TEXTO DE LEITURA ->
· · · ·

Feche os olhos. Respire. Está tudo bem
Hotspot
O caso de Peniche é especial. O dono era diabético e a vida não lhe parecia andar a correr bem. Este é o primeiro episódio em que Ljubomir Stanisic tece considerações agradáveis sobre a comida. Algo inédito até então. O problema não estava na comida, mas no temperamento do dono. Se por alguma razão, seja ela qual for, se descontrola por momentos e está sempre com os nervos em franja, aprenda a parar. A fechar os olhos, respirar fundo, tomar um duche de água fria e tentar compreender que o mundo é um local muito mais agradável quando as coisas são feitas com felicidade e não com irritação. É difícil, sim. Mas guarde as sábias palavras de Rui Vitória: se fosse fácil, não era para nós.
Aprenda a ouvir
Chic Dream
Conceição, a dona deste restaurante no Porto, era a contradição em pessoa. Ela sabia que não era muito boa a gerir um negócio e estava disposta a ouvir Ljubomir Stanisic. O chef percebeu imediatamente essa dificuldade na senhora e pôs mãos à obra. Problema, a senhora ficava irritada quando lhe era dito o que estava mal e o que tinha de fazer. Ora porque não gostasse das ordens ou porque não simpatizava com a forma como as coisas lhe estavam a ser ditas. Ouvir é importante. Por vezes tem que se ouvir coisas em voz alta, aos berros, de uma forma dura, porque é a única forma de partir a pedra da teimosia. Não é um ataque a si, à sua pessoa, mas ao que está a fazer. É para fazer melhor. E se fizer, e se fizer melhor, vai perceber o erro e ganhar calo para a vida. A vida também é feita de raspanetes. Ouvi-los é uma boa forma de evitá-los no futuro.
Reinvente-se todos os dias
O Beco
N’O Beco atingiu-se o cume da chico-espertice tuga. Já havia sido óbvio noutros episódios que alguns donos tinham entrado no programa para renovar as suas cozinhas e restaurantes. Porque, claro, muitos não queriam realmente alguém que fosse lá ensinar como gerir o negócio. Queriam coisas grátis. O português adora coisas grátis. Virem cá dizer como se tem de fazer as coisas é que não. Mas foi isso que aconteceu, Ljubomir ficou meio parvo quando a cozinheira começou a fazer uma lista de compras (microondas e tupperwares, a sério?) e irritado quando percebeu que ninguém estava realmente a trabalhar a sério. Saiu. Voltou com um plano simples e eficaz: pôs toda a gente a olhar para o peixe que tinham naquele dia e criar pratos a partir dali. Se um dos problemas é o desperdício, a melhor forma de o evitar é criar a partir do que está a mais. Rentabiliza-se, inova-se, faz com que as ideias estejam sempre frescas e coloca as más rotinas bem longe.

· · · ·

DADOS FORNECIDOS ->
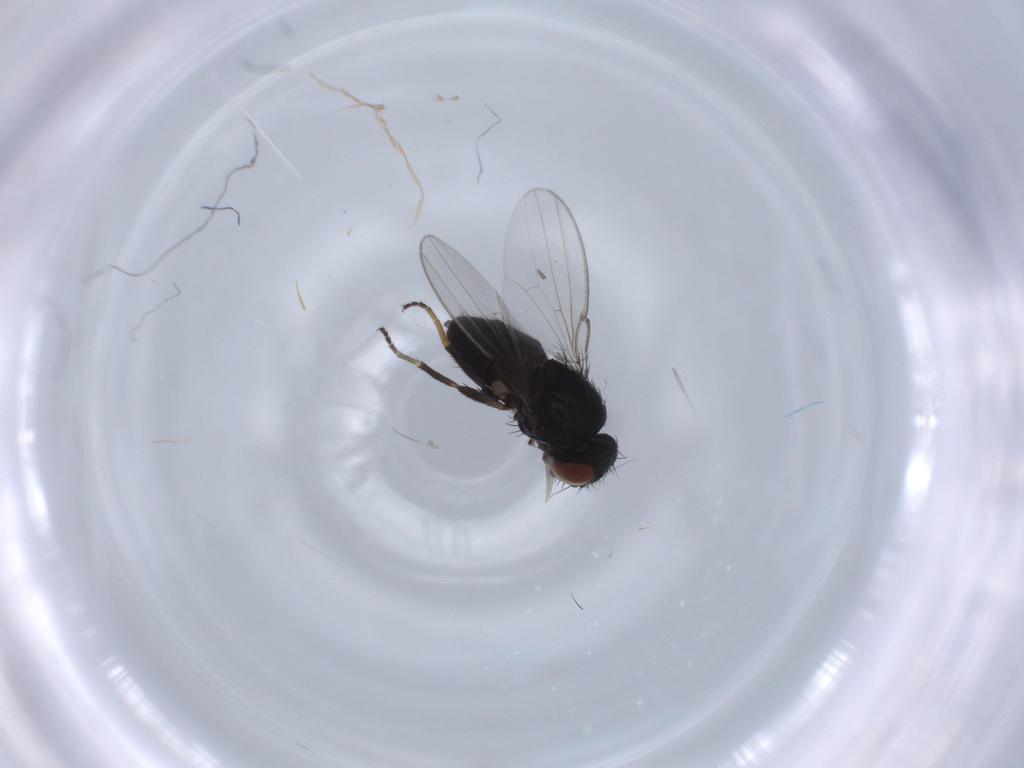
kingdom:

· · · ·

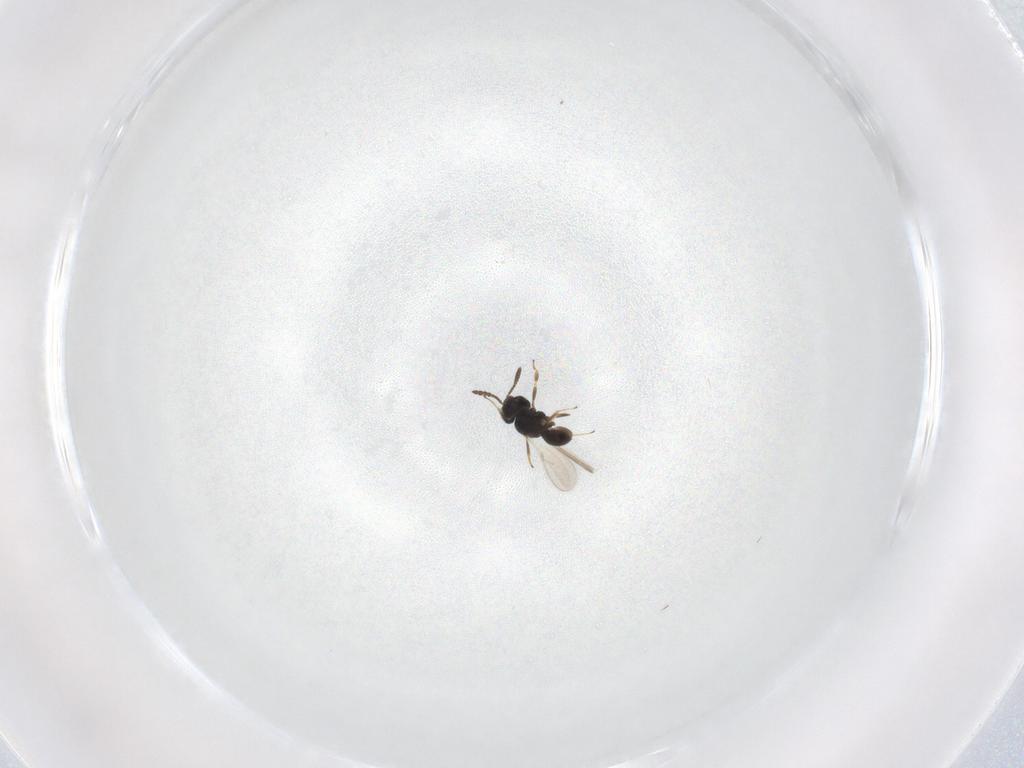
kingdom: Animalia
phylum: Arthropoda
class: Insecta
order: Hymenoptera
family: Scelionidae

· · · ·

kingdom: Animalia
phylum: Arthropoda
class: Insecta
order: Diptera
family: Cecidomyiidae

· · · ·

INSTRUÇÕES ->
a - Transcreva a passagem do texto de leitura entre "Aprenda a ouvir" e "evitá-los no futuro.", inclusive, alterando "restaurante" para "estabelecimento".
b - Resuma o texto de leitura em duas frases.
c - Segundo o texto de leitura, em que cidade fica o restaurante de Conceição?

SOLUÇÕES ->
a -
Aprenda a ouvir
Chic Dream
Conceição, a dona deste estabelecimento no Porto, era a contradição em pessoa. Ela sabia que não era muito boa a gerir um negócio e estava disposta a ouvir Ljubomir Stanisic. O chef percebeu imediatamente essa dificuldade na senhora e pôs mãos à obra. Problema, a senhora ficava irritada quando lhe era dito o que estava mal e o que tinha de fazer. Ora porque não gostasse das ordens ou porque não simpatizava com a forma como as coisas lhe estavam a ser ditas. Ouvir é importante. Por vezes tem que se ouvir coisas em voz alta, aos berros, de uma forma dura, porque é a única forma de partir a pedra da teimosia. Não é um ataque a si, à sua pessoa, mas ao que está a fazer. É para fazer melhor. E se fizer, e se fizer melhor, vai perceber o erro e ganhar calo para a vida. A vida também é feita de raspanetes. Ouvi-los é uma boa forma de evitá-los no futuro.

b - O texto de leitura apresenta três casos (Hotspot, em Peniche, Chic Dream, no Porto, e O Beco) e tira de cada um uma lição: aprender a parar quando os nervos se descontrolam, aprender a ouvir as críticas e reinventar-se todos os dias. N'O Beco, perante uma equipa que não trabalhava a sério, Ljubomir Stanisic voltou com um plano simples: pôr toda a gente a criar pratos a partir do peixe desse dia, para evitar o desperdício.

c - No Porto.